Electric Cooking to Transform the Cooking Landscape in Uganda

The UK Government, in partnership with the Ugandan Ministry of Energy and Mineral Development, launched a £5million clean cooking program to support clean cooking.

The two-year program has three major components:

  • Establish a high-impact Clean Cooking Unit in the Ministry of Energy and Mineral Development through the Global Green Growth Institute. This will drive the national clean cooking ambition, lead the effective coordination of the clean cooking sector, and attract more financing for action into this sector.
  • Secondly, through ICLEI Africa (Local Governments for Sustainability – Africa) support urban authorities within the Greater Kampala Metropolitan Area (GKMA) in their role as enablers of market-led clean cooking access to deliver solutions for at least 6,000 households (30,000 people) within the informal settlements. Additionally, support the development of scalable business models to address barriers to clean cooking access, enabling deployment of context-appropriate clean cooking technologies in some of the hardest to reach markets.
  • And finally, through Modern Energy Cooking Services Program (MECS) expand a nationwide sustainable supply chain of at least 10,000 high quality electric cooking appliances; train at least 600 Ugandan technicians in the repair and maintenance of efficient electric cooking appliances; develop a national standards and labelling program, and pilot institutional electric cooking in 100 schools across the country.

This program builds on a successful innovative research pilots led by UK’s Loughborough University in partnership with the Energy Sector Management Assistance Program (ESMAP) focusing on modern energy cooking services (MECS).
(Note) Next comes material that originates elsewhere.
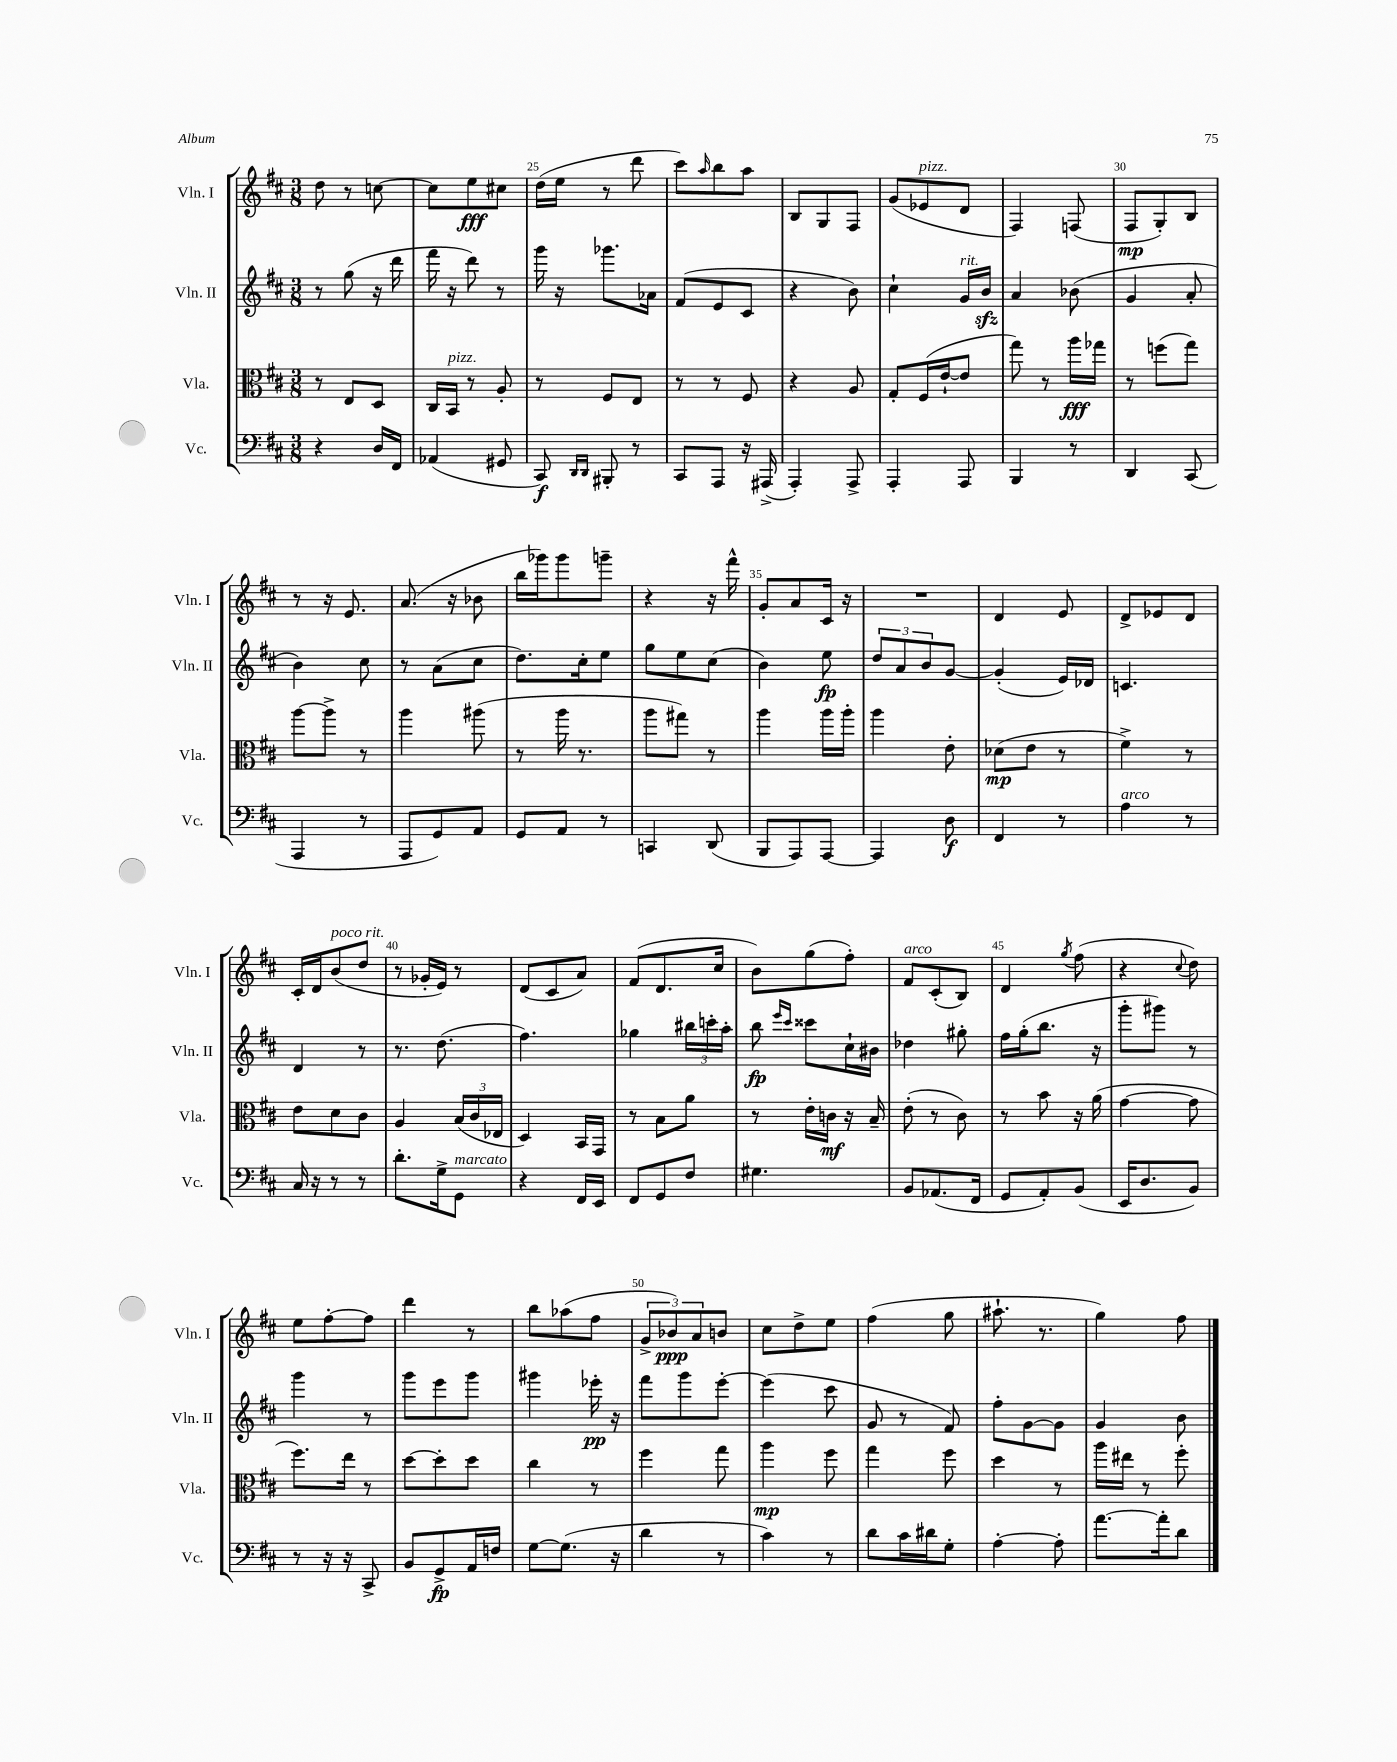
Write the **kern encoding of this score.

The program represents significant opportunities towards sustainable energy solutions, improved health, environmental conservation, household budget savings, convenience and saved time to engage in other productive activities.

We have taken deliberate action in the electric cooking sector, based on the evidence that the technology, more especially the Electric Pressure Cookers (EPC) work. This cutting-edge technology is set to revolutionize cooking by combining convenience, efficiency, and versatility, allowing users at household, institutional and business levels to prepare delicious meals faster, safely and in a cleaner environment.

The EPC is designed to meet the needs of today’s busy households and has the capacity to cook for larger institutions. With its advanced technology and user-friendly features, it offers an unparalleled cooking experience, making it easier than ever to enjoy home-cooked meals. Some of the features of the product include:

  • fast and efficient cooking: the EPC reduces cooking time by up to 50% while preserving the nutrients and flavors of favorite meals
  • safety: reduces health hazards such as burns, pollution from other cooking methods ensuring a worry-free cooking experience
  • eco-friendly: designed to be energy-efficient, it helps reduce electricity consumption, making it an environmentally conscious choice for the kitchen
  • energy and cost savings: the EPC combines automation, robust insulation and pressurized cooking to deliver up to 50% savings on energy and cost

The program will promote the use of other energy efficient electric cooking devices such as induction cookers, which equally save time, money and energy needed to cook meals and are versatile in preparing local meals.

With support from the UK Government, the Ministry of Energy and Mineral Development developed a National eCooking strategy that sets out the plan to promote adoption of eCooking from 1% today to 18% by 2030 (both grid and off-grid). Beyond the above, this will deliver additional benefits including improving the Asset Turnover Ratio for investments in the electricity (grid, mini-grid and off-grid) sector.

The launch featured live cooking demonstrations and exclusive offers for the unusual partners. In addition to our key stakeholders, food enthusiasts, home cooks, and media representatives were invited to witness the culinary experience.